Addressing fishery impact through a chronology of bones is remarkable. Most marine animals die at sea, where their bones are buried on the ocean bottom. But after three decades of fossil collection in the Hawaiian Islands -- the breeding grounds of the Hawaiian petrel -- co-author Helen James of the Smithsonian Institution and her colleagues have amassed a collection of more than 17,000 ancient Hawaiian petrel bones.

"The petrels breed in burrows and caves where, if they die, their bones are likely to be preserved for a long time," James said. "It's fortuitous to find such a rich bone record for a rare oceanic predator."

Further studies are needed to explore how the shift down the food chain is affecting Hawaiian petrels. For a coastal seabird, however, a similar shift in diet has been associated with decreases in population -- bad news for a federally protected bird.

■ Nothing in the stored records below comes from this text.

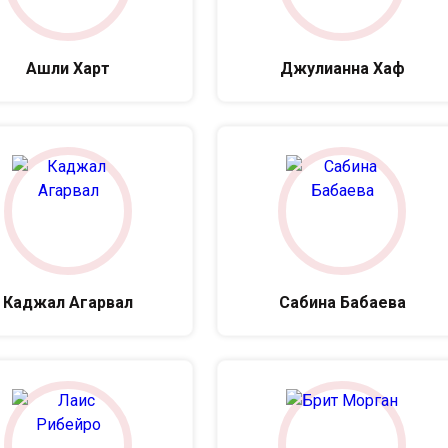
Ашли Харт
Джулианна Хаф
Каджал Агарвал
Сабина Бабаева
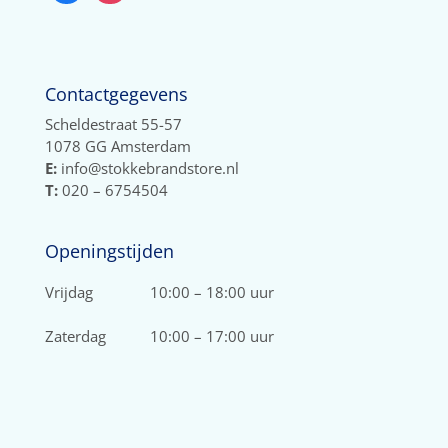
Contactgegevens
Scheldestraat 55-57
1078 GG Amsterdam
E:
info@stokkebrandstore.nl
T:
020 – 6754504
Openingstijden
Vrijdag
10:00 – 18:00 uur
Zaterdag
10:00 – 17:00 uur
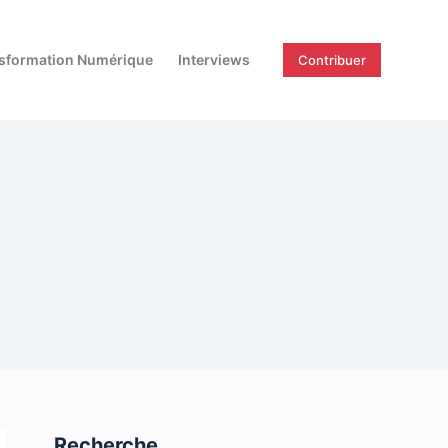
sformation Numérique
Interviews
Contribuer
Recherche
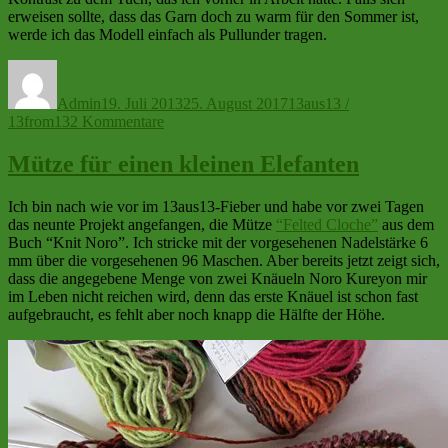
erweisen sollte, dass das Garn doch zu warm für den Sommer ist,
werde ich das Modell einfach als Pullunder tragen.
Autor
Veröffentlicht
Kategorien
am
Admin
19. Juli 2013
25. August 2017
13aus13 /
zu
13from13
2 Kommentare
Da
war
Mütze für einen kleinen Elefanten
doch
noch
Ich bin nach wie vor im 13aus13-Fieber und habe vor zwei Tagen
etwas…
das neunte Projekt angefangen, die Mütze
“Felted Cloche”
aus dem
Buch “Knit Noro”. Ich stricke mit der vorgesehenen Nadelstärke 6
mm über die vorgesehenen 96 Maschen. Aber bereits jetzt zeigt sich,
dass die angegebene Menge von zwei Knäueln Noro Kureyon mir
im Leben nicht reichen wird, denn das erste Knäuel ist schon fast
aufgebraucht, es fehlt aber noch knapp die Hälfte der Höhe.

Since petrels exploit fishing grounds from the equator to near the Aleutian Islands -- an area larger than the continental United States -- their foraging habits are quite telling. If petrels, signal flares for open-ocean food webs, have had a species-wide change in feeding habits, how many other predators around the world has fishing impacted? And what role do consumers play?

"What you choose to put on your dinner plate -- that's your connection with the endangered Hawaiian petrel, and with many other marine species," Wiley said.

The research was funded by the National Science Foundation, MSU and the Smithsonian Institution.